Roger scratched his ear as they entered the man's bar, "You mean before the 'blank century'?"
"Hush," the man said violently, and immediately softened his tone, "Hush Roger. Don't talk about that. I don't care where you found out about it, but don't speak about that, okay? Or I'll hide the skin off of you, you hear?"
He shrugged, "Sure."
"Now, let's get to work…I see some vomit underneath yon table. Go clean."
But as the men began to wander into the bar which the bartender had named Gold Roger because of the orphan which had come to him two years ago, bearing that name on a small, golden locket.
Roger could barely remember the story, but the bartender told it to him often and Roger ran it through his head as he mopped up the filth from the bar's grimy floor.
The bartender would light a cigar and smoke it slowly, gesturing with his big, blocky hands as he spoke. I was sitting outside the bar, painting the sign to my new bar, and it came to me that the name I had picked—The Rotten Apple—didn't have a good ring to it as I thought it would. I was just sitting there, mulling ov'r the situation. And then I felt your eyes on my back.
I turned and there you were, looking all of six years old, and a sorrier sack of shit I never saw. "Hey, kiddo." I say. "What do ya want?"

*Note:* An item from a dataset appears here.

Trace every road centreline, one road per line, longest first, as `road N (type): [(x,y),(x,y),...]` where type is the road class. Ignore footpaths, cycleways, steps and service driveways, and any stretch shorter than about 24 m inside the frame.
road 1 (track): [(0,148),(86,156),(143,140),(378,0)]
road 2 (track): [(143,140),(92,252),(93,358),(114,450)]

You didn't say anything so I say, "You got a name kid?" and you shook your head so I say, "You got family? momma? Poppa?" You shake your head again so I say, "c'mere kid, I'll get you some soda pop. Don't got much which ain't booze but I'll find you some nice, cool pop. Can't do much while I can't think of a good name for my bar which doesn't sound halfway decent. Know of a good name?" The bartender would grin at this point, "I was just teasin' ya at this point. No way you would know anything. But then you open your trap and say the first thing you said to me."
"Gold Roger."
"And I remember thinking 'that's effing perfect!' So I ask ya, "Where the hell did ya come up with that handle, kiddie?" and you pull out this tiny little locket from under your ragtag shirt and hold it up to me and you say, "That's what it says here." I take a looksie and I tell ya, "that doesn't say Gold Roger, kiddo. Close, but no dice."
"Your face fell and you say, "It doesn't?""
"Can't read, tyke?"
"No," you say.
"Who gave ya that bauble, yung'un?" I ask ya, 'cuz I already figgered that that was your name and that yer mama must have put it there before she ran off with a pirate or died and left ya nameless and homeless."
"I don't know," ya tell me.
And I nod and say, "That's fine, it says Gol D. Roger, kid."
"Goldy?" you say, all doubtful.
"Naw, kid. Gol D. Roger. Yer name's Roger. Gol D. Roger. But that's kind of stiff and formal so we'll call ya Gold Roger. Gold—like the metal. Ya like that, tyke?"
"Ya shrug, "I don't care.""
"And being the fool I am I say, "Ey, kid, if ya got no place to stay, then why don't you sleep on the old pallet I have behind the bar? I got no family, no wife, no kids. I won't mind another guy helping around the place. I'm naming the place after ya, anyway. Least I can do fer a poor waif.""
"Yer face kind of lit up and you nod your head all happy-like. So I laugh and pop open a beer and say, "Let's drink on it." And that's how ya came here. Ya took to beer like a fish takes to water and maybe that's why I kept ya."
Roger smirked as he reran the story through his head. He had lost that locket a long time ago, but it didn't matter since someday he would make the name Gol D. Roger famous. Someday.